A commis une faute inexcusable l'employeur qui aurait dû avoir conscience du caractère cancérigène de l'exposition du salarié aux projections et aux fumées de bitumes, associées au surplus au rayonnement des ultraviolets, et qui n'a pas pris les mesures protectrices nécessaires, telles qu'une large protection cutanée du visage ou le décalage des heures de travail des heures de fort ensoleillement. Tel est le sens d'un jugement rendu par le tribunal des affaires de Sécurité sociale de Bourg-en-Bresse le 10 mai 2010 (TASS Bourg-en-Bresse n° 288.09 du 10 mai 2010, Consorts Andrade c/ SAS Eurovia
N° Lexbase : A1082E79).
Dans cette affaire, M. X, salarié de la SAS Y, avait travaillé de nombreuses années dans des conditions d'exposition aux vapeurs et projections de bitumes, exerçant une partie importante de son activité en plein air, donc fréquemment au soleil. Victime d'un épithélioma spino-cellulaire de la narine gauche opéré en 2006, la CPAM avait reconnu le caractère professionnel de sa maladie. Décédé le 3 juillet 2008 des suites de l'évolution d'un carcinome épidermoïde cutané, sa veuve et ses enfants avaient saisi le tribunal des affaires de Sécurité sociale d'une action en reconnaissance de la faute inexcusable de l'employeur. Le juge relève que les bitumes, lorsqu'ils sont utilisés pour des travaux routiers, dégagent des fumées, ou hydrocarbures aromatiques polycycliques (HAP), qui, pour certaines, sont cancérigènes, que le co-exposition à ces fumées et aux ultraviolets, ou la projection sur les parties découvertes de la peau de certains bitumes chauds ou froids, riches en HAP, peuvent être à l'origine de brûlures phototoxiques, les zones brûlées pouvant faire l'objet d'une cancérisation secondaire au contact des HAP. Le juge considère, ensuite, que la SAS, qui n'avait pas conscience du danger, aurait cependant dû en avoir conscience dès lors que les plus anciennes publications relatives aux risques de cancers dus aux bitumes et à leurs fumées datent de 1965 et qu'une étude de 1992, diffusée à l'occasion d'un congrès à Bruxelles, établit le caractère cancérigène des bitumes, soit par inhalation des fumées, soit par contact avec la peau.
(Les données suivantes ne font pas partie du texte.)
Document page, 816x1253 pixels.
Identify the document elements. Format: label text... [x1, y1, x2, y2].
Or, le juge constate que la SAS n'a pas pris les mesures nécessaires pour préserver le salarié du danger auquel il était exposé, une simple casquette ne suffisant pas à protéger le nez de la victime de l'inhalation des fumées, des projections même infimes de bitumes, et des rayonnements des ultraviolets. Ainsi, des mesures protectrices, forcément connues de la SAS, consistant à imposer une large protection cutanée du visage ou à décaler les heures de travail des heures de fort ensoleillement n'ont pas été prises. Le juge conclut alors que la faute commise par la SAS a le caractère d'une faute inexcusable (sur la faute inexcusable lorsque l'employeur aurait dû avoir conscience du danger, cf. l’Ouvrage "Droit du travail" N° Lexbase : E3147ETQ).